Here's John O'Hara again. A judge and lawyer are talking informally, and the judge suggests that a recently widowed female friend hire a young, bright, fresh lawyer, set him up in practice, and use him as a stud. The judge continues:
"...I'm telling you, it's a fair bargain. All she does is support him till he gets established. Why is it so much worse for a young guy to sleep with an elderly woman than a young girl to go to bed with an elderly man? You look around this club. You know yourself, half the members of this club are giving money to young girls for some kind of satisfaction."
"Half?
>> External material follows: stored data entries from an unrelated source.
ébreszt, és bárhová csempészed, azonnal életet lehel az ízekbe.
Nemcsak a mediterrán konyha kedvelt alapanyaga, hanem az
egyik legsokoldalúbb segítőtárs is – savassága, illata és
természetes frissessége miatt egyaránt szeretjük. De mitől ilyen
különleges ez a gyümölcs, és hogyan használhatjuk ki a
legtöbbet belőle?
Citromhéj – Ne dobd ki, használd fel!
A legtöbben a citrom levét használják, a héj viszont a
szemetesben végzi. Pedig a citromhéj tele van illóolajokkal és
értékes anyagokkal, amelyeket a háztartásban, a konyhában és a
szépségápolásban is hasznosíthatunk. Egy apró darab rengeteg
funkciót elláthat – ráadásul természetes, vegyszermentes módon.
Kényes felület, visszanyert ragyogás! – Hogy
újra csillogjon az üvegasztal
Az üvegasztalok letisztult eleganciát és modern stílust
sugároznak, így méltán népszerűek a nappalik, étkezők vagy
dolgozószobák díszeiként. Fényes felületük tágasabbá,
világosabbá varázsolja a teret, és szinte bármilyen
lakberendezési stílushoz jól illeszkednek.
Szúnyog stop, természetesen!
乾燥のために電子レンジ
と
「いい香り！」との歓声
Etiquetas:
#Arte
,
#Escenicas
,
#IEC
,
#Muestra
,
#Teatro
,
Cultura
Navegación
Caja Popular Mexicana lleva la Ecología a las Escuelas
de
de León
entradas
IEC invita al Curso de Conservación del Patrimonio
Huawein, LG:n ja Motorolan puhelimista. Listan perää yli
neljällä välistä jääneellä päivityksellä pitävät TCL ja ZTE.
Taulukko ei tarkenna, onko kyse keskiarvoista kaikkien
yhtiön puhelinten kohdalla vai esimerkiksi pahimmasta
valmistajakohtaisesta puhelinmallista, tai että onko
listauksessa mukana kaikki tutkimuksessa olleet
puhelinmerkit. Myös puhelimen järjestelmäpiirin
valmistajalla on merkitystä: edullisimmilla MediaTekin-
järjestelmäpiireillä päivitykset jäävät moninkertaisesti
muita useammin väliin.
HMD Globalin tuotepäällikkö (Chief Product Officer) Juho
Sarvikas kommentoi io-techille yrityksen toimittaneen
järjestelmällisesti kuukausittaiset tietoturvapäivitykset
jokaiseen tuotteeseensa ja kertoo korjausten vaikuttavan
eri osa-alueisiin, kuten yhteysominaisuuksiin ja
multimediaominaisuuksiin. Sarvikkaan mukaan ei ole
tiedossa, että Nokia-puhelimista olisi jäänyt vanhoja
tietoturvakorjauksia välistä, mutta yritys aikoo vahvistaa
That's pretty high."
"Arthur, your own friends are doing it, and you know it."
"No, I don't know it," said McHenry. "I suppose there are two or three..."
Now there's a cynical man, and O'Hara paints him through the use of his own words. The essence of his cynicism is furthered by the contrast with the other speaker who is certainly more forgiving. The two sides of the equation demonstrate character traits in both men, and we get to know them each a little better.
Dialogue in a vacuum, however, serves little purpose. A character saying something for no reason or without adding to the story wastes the reader's time and patience. It's like inserting an unwanted ingredient into a carefully orchestrated mealit can have the effect of contaminating everything. Anthony Trollope said that dialogue must contribute to the telling of the story and that when extraneous matter is added the reader feels cheated. Arturo Vivante agrees. "There should be a nexus, link or connection between one line and another. The dialogue should make a point. The gist of it, its purport, should come through."